As for her textile finds, Walker acknowledged the high price point for many of the items she sells, like a $300 skirt. “They’re for people willing to pay for the real deal,” she says. She showed slides of each step taken to make a cloth hand towel. The end product is beautiful and after seeing the process, the price point makes sense. Would you spend days making something just to ship it across the world for cheap?

As a former minister Walker said she is interested in the ancient texts of women and she points out that most religious texts come from men and that women use textiles to tell their stories. Ibu, which is a word for a woman of respect in Indonesia, currently works with 76 women’s cooperatives in 40 countries.

In the Q&A session one attendee asked Walker how she educates people back in Charleston. It’s all well and good to help people around the world (although Walker doesn’t look at it as “help,” she says that she has a “reciprocal” relationship with artisans), but how do you help those at home? Walker said that she’s starting to send feelers out to women indigo dye-ers out on Wadmalaw. She also welcomes groups to tour her store and hear about the story behind Ibu movement.
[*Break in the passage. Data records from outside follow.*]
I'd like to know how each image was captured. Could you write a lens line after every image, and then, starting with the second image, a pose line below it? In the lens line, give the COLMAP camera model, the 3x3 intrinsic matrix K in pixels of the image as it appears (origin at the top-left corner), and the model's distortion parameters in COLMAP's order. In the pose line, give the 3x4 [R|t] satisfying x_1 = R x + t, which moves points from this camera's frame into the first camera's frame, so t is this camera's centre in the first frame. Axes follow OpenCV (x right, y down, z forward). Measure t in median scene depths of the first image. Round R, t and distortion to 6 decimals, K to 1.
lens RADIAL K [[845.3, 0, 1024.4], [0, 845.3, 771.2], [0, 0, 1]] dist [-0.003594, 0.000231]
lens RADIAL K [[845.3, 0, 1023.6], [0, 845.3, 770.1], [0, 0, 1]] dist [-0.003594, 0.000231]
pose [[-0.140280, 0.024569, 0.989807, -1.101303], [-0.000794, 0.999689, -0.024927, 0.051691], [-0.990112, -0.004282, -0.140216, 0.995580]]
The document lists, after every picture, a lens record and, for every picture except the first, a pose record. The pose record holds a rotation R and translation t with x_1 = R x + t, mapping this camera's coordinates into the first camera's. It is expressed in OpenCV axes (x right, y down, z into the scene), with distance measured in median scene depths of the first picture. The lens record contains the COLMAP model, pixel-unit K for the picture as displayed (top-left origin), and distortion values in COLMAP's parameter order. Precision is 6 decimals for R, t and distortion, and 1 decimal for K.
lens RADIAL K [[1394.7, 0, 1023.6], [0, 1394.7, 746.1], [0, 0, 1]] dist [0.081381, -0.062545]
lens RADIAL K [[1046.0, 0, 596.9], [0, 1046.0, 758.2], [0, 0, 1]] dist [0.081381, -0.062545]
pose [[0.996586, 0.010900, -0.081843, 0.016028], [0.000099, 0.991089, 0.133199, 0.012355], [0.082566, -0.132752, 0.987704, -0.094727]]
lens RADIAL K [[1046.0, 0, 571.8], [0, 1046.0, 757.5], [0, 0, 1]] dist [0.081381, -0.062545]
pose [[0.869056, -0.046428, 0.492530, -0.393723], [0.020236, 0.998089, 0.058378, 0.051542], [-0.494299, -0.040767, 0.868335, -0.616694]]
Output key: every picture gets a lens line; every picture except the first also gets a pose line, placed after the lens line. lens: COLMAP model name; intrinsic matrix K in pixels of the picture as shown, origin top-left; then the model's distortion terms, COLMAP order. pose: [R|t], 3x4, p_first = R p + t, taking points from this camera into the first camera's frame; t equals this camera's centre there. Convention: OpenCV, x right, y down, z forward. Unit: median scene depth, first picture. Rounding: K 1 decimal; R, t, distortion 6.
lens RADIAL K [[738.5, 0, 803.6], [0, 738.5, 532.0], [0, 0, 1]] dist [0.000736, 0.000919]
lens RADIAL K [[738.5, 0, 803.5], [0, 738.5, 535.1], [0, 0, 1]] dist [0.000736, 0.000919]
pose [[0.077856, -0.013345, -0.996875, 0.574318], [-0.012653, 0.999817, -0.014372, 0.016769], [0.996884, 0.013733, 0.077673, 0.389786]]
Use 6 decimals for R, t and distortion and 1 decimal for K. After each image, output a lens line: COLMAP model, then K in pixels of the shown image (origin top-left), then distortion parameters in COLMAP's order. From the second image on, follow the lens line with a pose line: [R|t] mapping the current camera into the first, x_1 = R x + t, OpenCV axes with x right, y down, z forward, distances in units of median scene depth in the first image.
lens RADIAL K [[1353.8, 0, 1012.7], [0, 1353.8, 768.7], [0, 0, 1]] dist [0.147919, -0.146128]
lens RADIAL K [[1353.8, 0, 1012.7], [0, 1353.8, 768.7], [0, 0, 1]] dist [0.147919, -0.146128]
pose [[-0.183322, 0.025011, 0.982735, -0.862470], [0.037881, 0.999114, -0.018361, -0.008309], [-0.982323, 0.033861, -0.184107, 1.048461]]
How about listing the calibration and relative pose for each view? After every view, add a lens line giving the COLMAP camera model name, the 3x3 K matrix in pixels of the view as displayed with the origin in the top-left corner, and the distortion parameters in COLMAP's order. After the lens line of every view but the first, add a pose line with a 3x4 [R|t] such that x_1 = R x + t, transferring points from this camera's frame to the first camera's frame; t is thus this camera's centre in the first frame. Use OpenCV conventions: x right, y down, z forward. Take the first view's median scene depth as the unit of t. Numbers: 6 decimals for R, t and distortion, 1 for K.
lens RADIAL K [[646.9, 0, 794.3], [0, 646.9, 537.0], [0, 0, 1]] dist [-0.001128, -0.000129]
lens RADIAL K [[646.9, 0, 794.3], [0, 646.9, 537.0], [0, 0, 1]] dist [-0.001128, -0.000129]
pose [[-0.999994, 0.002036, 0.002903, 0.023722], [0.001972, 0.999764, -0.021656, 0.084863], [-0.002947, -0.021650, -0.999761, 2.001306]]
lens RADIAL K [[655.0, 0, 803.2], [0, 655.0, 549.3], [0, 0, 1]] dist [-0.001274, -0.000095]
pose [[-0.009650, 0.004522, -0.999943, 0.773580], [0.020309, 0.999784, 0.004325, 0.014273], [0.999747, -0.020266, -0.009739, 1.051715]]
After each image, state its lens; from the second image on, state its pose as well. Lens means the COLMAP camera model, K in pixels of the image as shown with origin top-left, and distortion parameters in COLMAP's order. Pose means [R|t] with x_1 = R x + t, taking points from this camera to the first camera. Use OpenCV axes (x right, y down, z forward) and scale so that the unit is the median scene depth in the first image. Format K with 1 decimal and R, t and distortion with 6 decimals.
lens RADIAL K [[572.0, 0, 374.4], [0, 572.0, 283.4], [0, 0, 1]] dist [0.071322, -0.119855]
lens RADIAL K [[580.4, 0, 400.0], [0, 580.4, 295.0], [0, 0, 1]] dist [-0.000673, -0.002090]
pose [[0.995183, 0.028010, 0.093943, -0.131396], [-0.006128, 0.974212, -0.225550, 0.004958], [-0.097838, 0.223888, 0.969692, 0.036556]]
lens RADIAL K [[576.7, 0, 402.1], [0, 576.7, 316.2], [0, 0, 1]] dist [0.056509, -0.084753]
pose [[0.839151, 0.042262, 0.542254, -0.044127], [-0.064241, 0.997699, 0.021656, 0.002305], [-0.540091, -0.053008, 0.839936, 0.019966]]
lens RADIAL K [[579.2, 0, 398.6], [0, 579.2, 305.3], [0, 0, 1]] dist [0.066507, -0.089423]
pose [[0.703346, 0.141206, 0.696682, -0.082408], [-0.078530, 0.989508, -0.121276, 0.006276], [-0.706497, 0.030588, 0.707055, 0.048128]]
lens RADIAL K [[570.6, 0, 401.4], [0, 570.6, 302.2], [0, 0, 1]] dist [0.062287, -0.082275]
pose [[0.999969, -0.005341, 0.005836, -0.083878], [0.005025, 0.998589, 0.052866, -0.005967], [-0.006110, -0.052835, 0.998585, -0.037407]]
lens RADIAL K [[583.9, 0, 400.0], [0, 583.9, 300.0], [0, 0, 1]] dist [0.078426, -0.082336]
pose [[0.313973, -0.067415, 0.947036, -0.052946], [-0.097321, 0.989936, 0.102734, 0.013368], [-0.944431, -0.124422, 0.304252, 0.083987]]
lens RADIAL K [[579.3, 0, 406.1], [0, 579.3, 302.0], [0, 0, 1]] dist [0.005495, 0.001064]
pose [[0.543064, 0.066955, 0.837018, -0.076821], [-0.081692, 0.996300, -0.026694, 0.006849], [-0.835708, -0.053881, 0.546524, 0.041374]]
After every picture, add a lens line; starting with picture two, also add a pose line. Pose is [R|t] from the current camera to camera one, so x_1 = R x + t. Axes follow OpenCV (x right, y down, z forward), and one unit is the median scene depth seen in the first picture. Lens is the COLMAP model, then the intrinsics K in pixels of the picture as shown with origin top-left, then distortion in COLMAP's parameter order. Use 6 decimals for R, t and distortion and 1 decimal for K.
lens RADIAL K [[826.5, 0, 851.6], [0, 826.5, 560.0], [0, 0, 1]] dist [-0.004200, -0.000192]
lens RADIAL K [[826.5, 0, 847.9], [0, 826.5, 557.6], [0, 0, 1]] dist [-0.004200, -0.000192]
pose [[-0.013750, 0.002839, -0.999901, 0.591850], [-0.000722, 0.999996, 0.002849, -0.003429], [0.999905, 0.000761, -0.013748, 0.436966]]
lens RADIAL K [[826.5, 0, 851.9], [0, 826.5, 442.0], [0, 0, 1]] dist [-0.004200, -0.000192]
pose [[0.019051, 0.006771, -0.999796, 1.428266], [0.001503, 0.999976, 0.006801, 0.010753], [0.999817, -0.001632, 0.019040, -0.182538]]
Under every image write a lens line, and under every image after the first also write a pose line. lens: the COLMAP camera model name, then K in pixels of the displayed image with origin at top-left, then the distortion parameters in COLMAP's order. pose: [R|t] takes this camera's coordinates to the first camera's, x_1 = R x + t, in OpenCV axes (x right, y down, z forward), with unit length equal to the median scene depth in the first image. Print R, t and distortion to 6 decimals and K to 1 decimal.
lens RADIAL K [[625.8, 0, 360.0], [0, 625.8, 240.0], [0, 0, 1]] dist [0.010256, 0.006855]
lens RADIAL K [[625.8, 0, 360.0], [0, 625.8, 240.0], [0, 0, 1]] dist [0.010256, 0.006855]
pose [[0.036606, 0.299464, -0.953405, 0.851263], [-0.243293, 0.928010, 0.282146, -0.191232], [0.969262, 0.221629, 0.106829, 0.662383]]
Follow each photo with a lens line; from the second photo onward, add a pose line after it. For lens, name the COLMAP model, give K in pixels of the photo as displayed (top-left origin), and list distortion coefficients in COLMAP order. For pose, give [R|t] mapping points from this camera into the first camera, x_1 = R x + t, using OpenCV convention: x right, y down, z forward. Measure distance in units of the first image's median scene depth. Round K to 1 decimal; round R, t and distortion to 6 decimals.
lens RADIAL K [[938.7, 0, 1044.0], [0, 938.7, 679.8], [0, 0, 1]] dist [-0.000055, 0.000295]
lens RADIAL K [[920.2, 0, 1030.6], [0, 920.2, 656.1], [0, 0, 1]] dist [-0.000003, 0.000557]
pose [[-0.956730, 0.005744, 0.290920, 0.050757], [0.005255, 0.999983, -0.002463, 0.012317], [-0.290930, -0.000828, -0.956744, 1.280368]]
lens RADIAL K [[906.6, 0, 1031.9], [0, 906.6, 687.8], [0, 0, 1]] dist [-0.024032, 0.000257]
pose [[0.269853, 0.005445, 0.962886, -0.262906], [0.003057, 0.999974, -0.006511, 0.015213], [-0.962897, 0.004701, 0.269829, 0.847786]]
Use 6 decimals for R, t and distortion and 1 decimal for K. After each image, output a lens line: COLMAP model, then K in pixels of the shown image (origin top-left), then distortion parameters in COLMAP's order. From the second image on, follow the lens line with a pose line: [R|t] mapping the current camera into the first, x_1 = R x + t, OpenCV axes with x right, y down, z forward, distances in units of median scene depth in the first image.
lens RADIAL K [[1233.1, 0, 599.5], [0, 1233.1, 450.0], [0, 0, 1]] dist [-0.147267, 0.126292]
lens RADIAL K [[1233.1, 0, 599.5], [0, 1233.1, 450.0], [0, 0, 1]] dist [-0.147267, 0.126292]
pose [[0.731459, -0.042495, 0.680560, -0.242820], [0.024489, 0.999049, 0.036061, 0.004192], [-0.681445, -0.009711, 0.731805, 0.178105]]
This month’s CMCHS 30-second pitches could be called “gift guide for good.” Head to watermission.org/christmas to buy a gift that gives back — for each $10 you donate in the name of a friend or family member one person receives safe water, and your friend gets a 5×7 keepsake card with photography from Malawi. 

Distil Union, an “objective design shop,” also pitched — their store opens today at 525 King St. They call themselves a pop-up shop bringing modern design to Charleston. And they make really cool iPhone cases where you can also store your ID and credit card. We’re biased — they gave every CMCHS attendee one to take home.